Homosexual acts are currently illegal in Zimbabwe. Mr Mugabe once said gays were "worse than pigs and dogs", sparking international condemnation.
Gay rights have become a controversial issue in several African countries in recent months.
Mr Tsvangirai joined his long-time rival Mr Mugabe in a power-sharing government a year ago but relations between the two men remain tense.
President Mugabe told a belated celebration of International Women's Day that he had recently learned of moves to introduce gay rights in the new constitution currently being discussed.
"That issue is not debatable, it's not up for discussion," he said, according to the state-owned Herald newspaper.
"It is just madness, insanity.

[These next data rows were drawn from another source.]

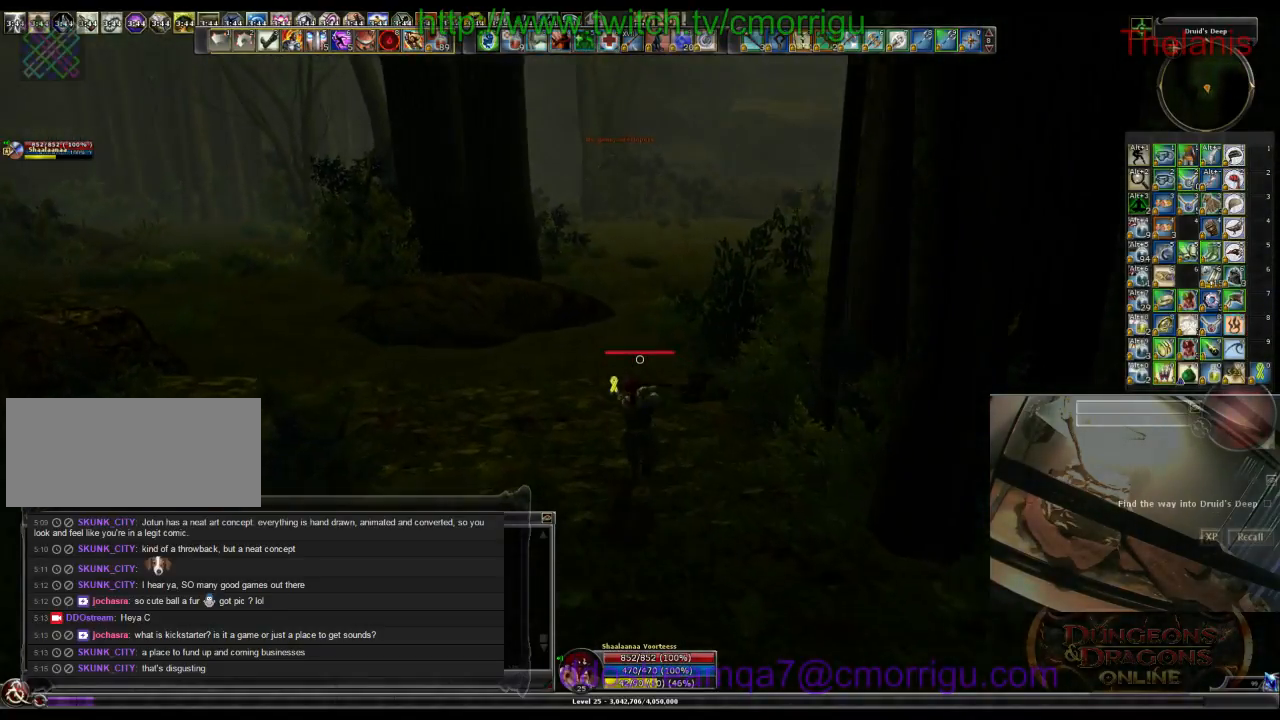
{"keys": ["w"], "events": []}
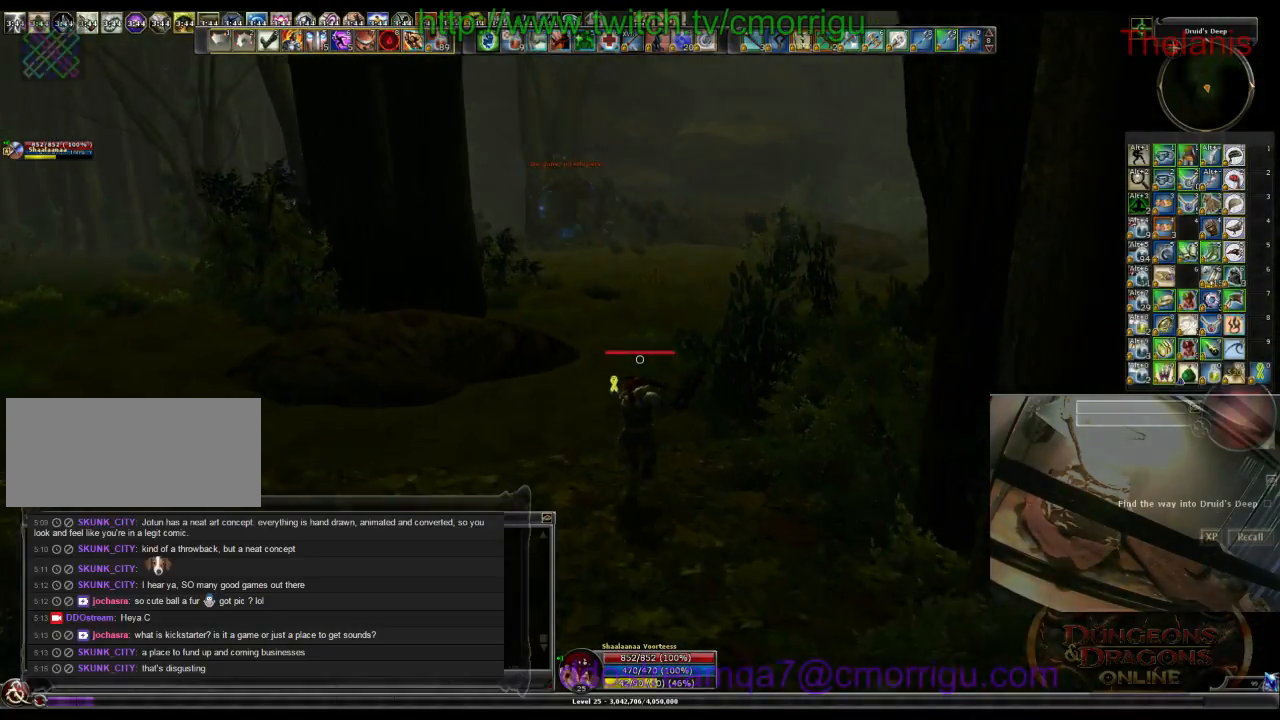
{"keys": ["a", "w"], "events": [[466, "a", "down"]]}
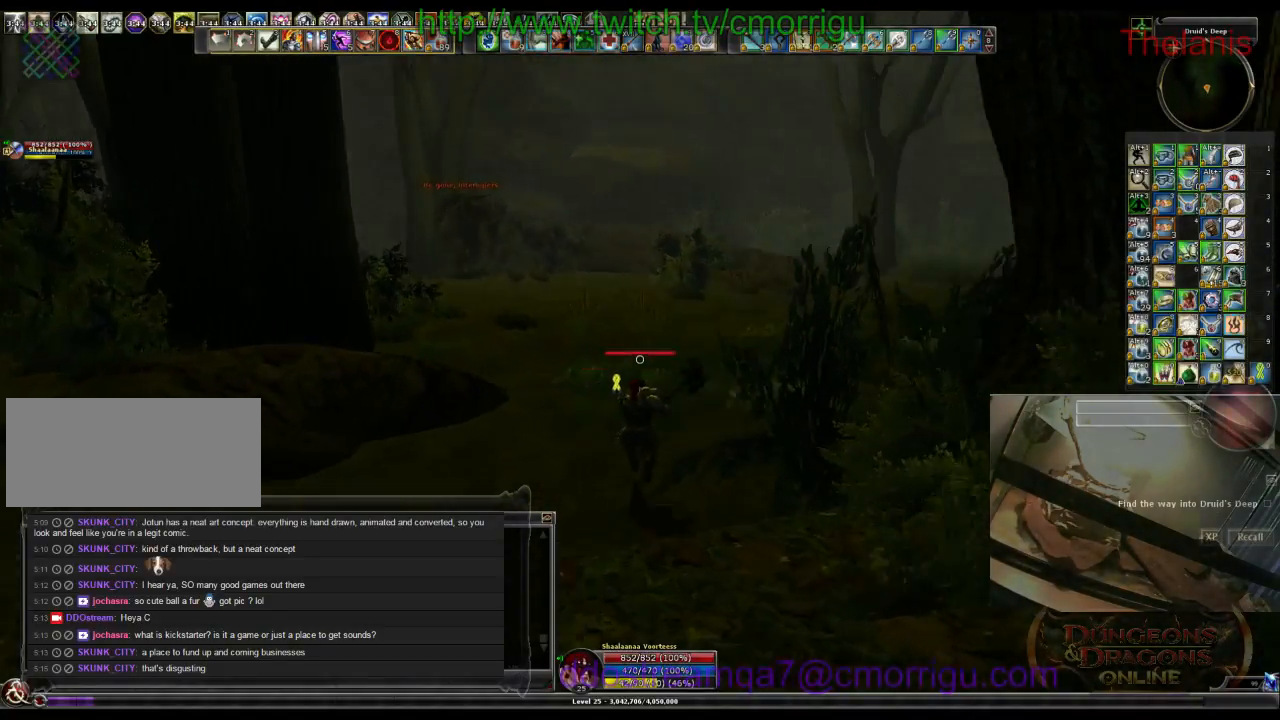
{"keys": ["a", "w"], "events": []}
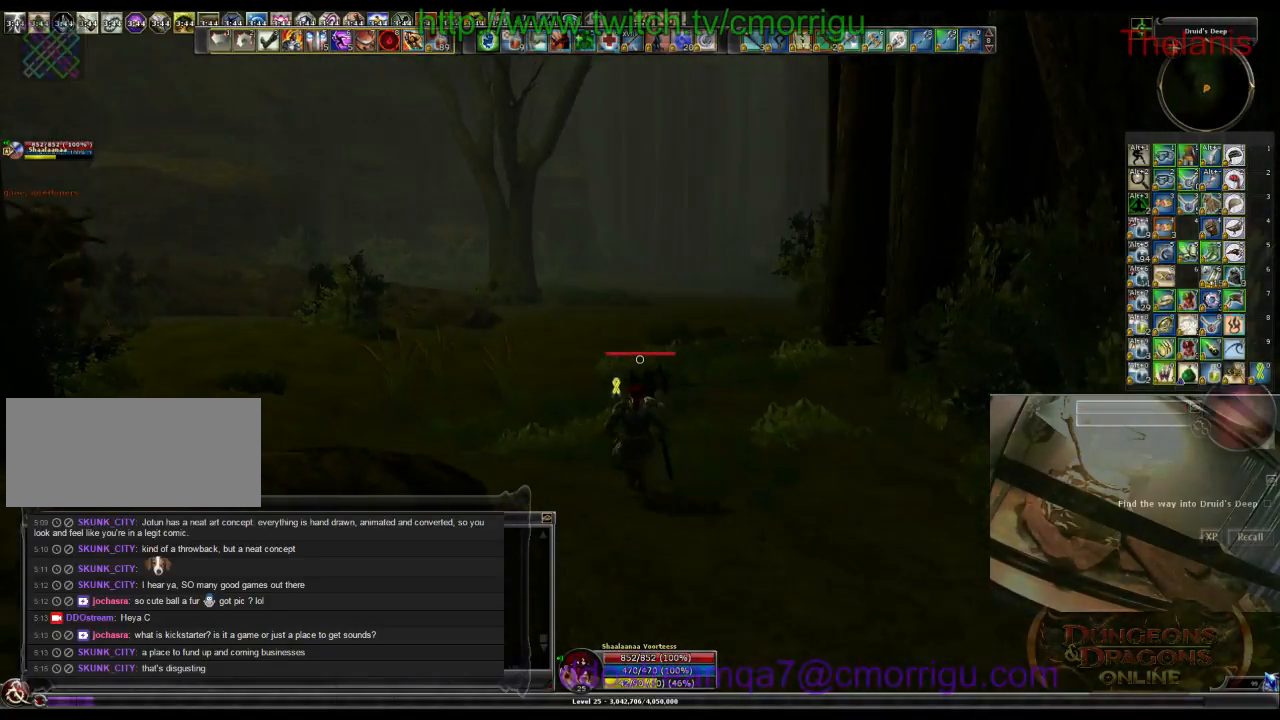
{"keys": ["w"], "events": [[33, "a", "up"]]}
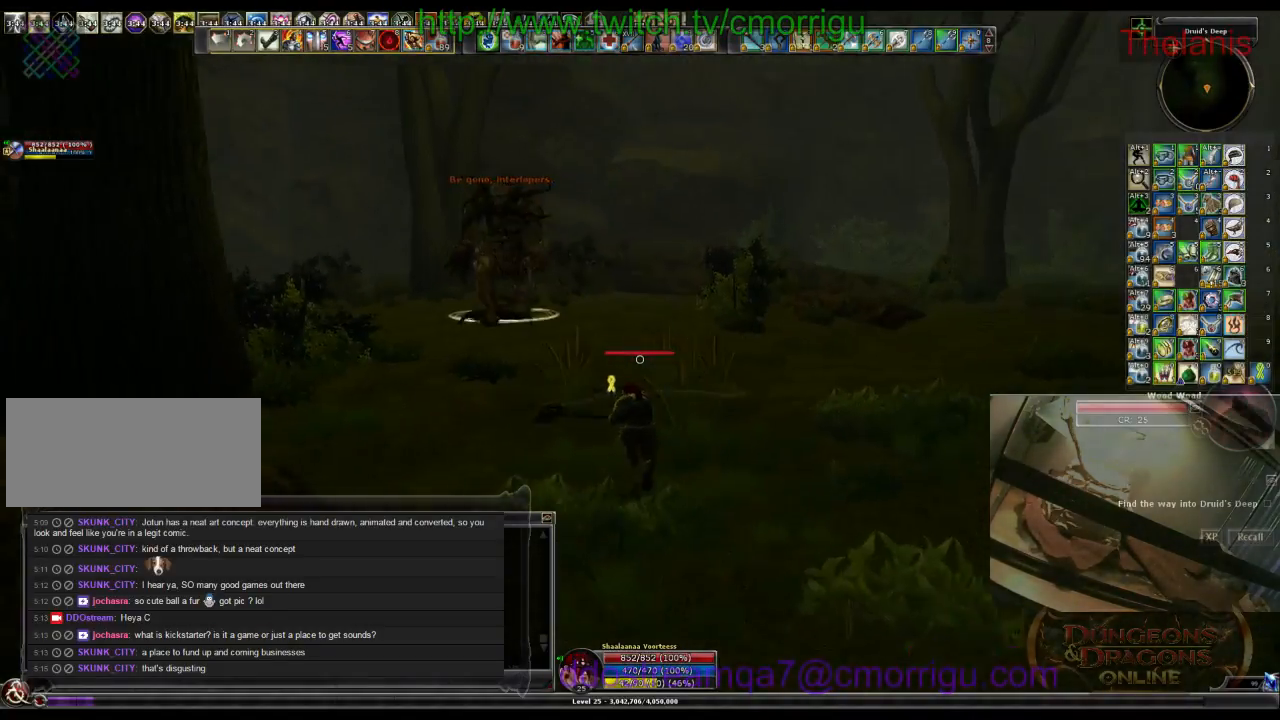
{"keys": ["w"], "events": []}
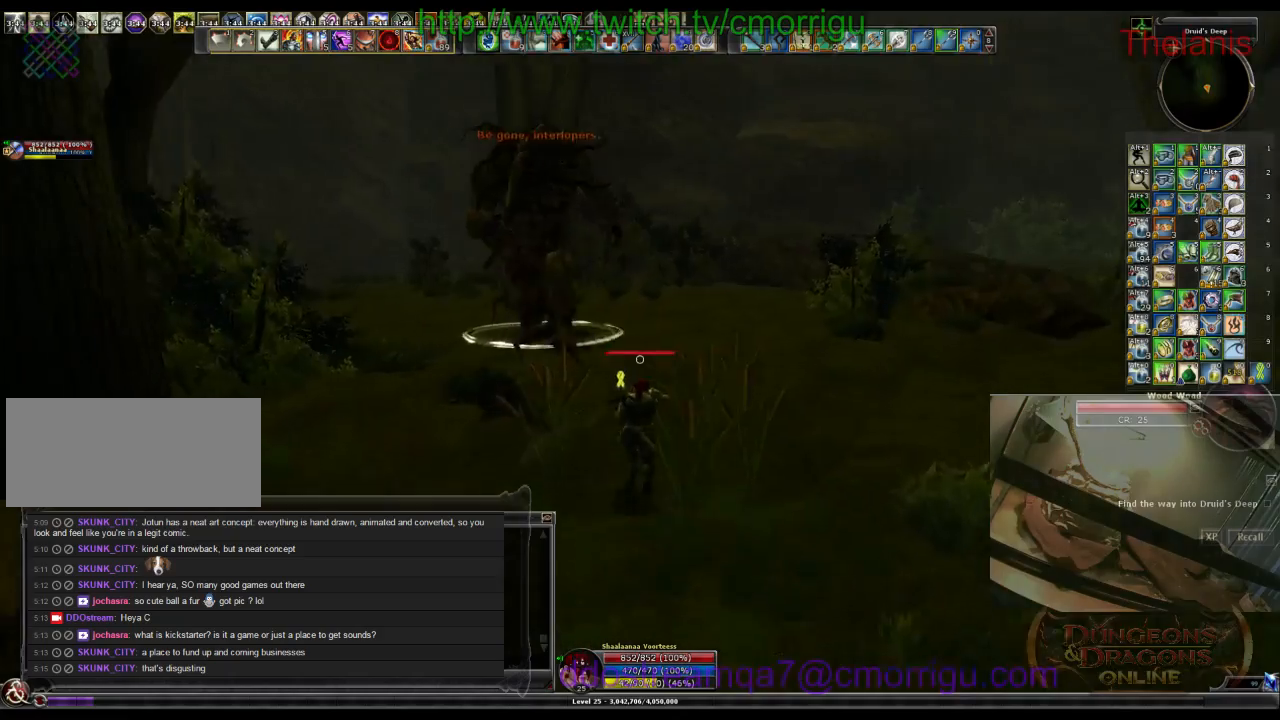
{"keys": [], "events": [[400, "w", "up"]]}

The ancestors will turn in their graves should we allow this to happen."
And Mr Tsvangirai said he agreed.
"Women make up 52% of the population... There are more women than men, so why should men be proposing to men?"
Chesterfield Samba, director of the Gays And Lesbians of Zimbabwe (Galz), told the BBC News website he was seeking clarification of the comments.
But he said, if confirmed, they would be "very worrying".
He also confirmed that Galz would be making a submission to the constitutional review commission.
Although homosexual acts are illegal in Zimbabwe, Galz has an office in Harare and Mr Samba said the police generally left them alone.
Supporters of Mr Tsvangirai hope the new constitution will pave the way for free elections, possibly as soon as 2011.
In Uganda, an MP has introduced a draft bill which makes homosexual acts punishable by life in prison and death in some circumstances.
In Malawi, a gay couple has spent three months in jail after holding a party to celebrate their engagement.
And in Kenya, police intervened after rumours that a couple were planning a gay wedding.